● **Collected data entries**:

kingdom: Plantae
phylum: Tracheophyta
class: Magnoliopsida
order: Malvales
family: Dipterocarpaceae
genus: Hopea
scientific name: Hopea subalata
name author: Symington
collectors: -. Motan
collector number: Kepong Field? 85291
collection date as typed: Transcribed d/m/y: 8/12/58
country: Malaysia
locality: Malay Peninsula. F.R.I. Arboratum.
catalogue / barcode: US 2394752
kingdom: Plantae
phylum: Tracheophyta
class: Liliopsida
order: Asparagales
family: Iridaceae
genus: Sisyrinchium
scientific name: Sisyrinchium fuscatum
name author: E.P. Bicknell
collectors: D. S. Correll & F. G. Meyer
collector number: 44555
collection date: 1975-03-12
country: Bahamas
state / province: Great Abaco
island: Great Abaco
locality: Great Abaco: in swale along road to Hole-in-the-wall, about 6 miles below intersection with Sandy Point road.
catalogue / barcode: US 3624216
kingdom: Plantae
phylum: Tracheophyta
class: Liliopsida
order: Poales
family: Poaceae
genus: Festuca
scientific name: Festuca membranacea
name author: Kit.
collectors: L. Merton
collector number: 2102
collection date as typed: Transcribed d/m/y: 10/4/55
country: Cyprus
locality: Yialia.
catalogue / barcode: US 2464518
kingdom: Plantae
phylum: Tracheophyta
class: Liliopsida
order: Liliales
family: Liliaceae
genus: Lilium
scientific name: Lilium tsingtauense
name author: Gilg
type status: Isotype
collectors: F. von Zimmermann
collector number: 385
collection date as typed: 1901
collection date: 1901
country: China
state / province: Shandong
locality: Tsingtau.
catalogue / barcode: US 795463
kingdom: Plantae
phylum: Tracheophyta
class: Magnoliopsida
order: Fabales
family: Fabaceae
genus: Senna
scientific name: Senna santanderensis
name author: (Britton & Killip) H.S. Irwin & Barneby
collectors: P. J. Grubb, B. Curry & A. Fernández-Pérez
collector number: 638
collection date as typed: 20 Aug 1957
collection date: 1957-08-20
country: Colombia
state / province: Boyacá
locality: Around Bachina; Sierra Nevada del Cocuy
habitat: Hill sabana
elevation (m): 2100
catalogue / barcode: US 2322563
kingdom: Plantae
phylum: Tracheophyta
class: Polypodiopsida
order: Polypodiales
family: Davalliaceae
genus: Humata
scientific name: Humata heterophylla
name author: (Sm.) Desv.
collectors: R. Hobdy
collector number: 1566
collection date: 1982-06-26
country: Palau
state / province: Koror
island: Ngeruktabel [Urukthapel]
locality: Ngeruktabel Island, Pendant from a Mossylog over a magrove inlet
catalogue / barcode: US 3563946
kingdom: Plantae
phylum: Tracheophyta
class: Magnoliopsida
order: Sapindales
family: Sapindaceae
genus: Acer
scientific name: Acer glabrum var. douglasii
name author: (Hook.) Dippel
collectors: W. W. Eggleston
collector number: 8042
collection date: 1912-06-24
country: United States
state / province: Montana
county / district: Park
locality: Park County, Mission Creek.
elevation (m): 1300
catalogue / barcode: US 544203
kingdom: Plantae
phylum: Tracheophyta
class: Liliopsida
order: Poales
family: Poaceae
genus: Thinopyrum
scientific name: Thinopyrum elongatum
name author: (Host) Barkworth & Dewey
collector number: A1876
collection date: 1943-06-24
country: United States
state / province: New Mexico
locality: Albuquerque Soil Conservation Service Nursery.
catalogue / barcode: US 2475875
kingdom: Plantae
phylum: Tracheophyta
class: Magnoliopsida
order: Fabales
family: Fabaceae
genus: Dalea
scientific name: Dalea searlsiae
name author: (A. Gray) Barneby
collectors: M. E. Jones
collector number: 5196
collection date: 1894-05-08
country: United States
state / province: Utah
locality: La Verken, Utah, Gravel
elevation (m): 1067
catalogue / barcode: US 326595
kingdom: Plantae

● **Written request**:
Can you reproduce the lines in the rows above verbatim, starting with the line containing "order: Polypodiales" and ending with the line containing "collector number: A1876"?

● **Answer for this exercise**:
order: Polypodiales
family: Davalliaceae
genus: Humata
scientific name: Humata heterophylla
name author: (Sm.) Desv.
collectors: R. Hobdy
collector number: 1566
collection date: 1982-06-26
country: Palau
state / province: Koror
island: Ngeruktabel [Urukthapel]
locality: Ngeruktabel Island, Pendant from a Mossylog over a magrove inlet
catalogue / barcode: US 3563946
kingdom: Plantae
phylum: Tracheophyta
class: Magnoliopsida
order: Sapindales
family: Sapindaceae
genus: Acer
scientific name: Acer glabrum var. douglasii
name author: (Hook.) Dippel
collectors: W. W. Eggleston
collector number: 8042
collection date: 1912-06-24
country: United States
state / province: Montana
county / district: Park
locality: Park County, Mission Creek.
elevation (m): 1300
catalogue / barcode: US 544203
kingdom: Plantae
phylum: Tracheophyta
class: Liliopsida
order: Poales
family: Poaceae
genus: Thinopyrum
scientific name: Thinopyrum elongatum
name author: (Host) Barkworth & Dewey
collector number: A1876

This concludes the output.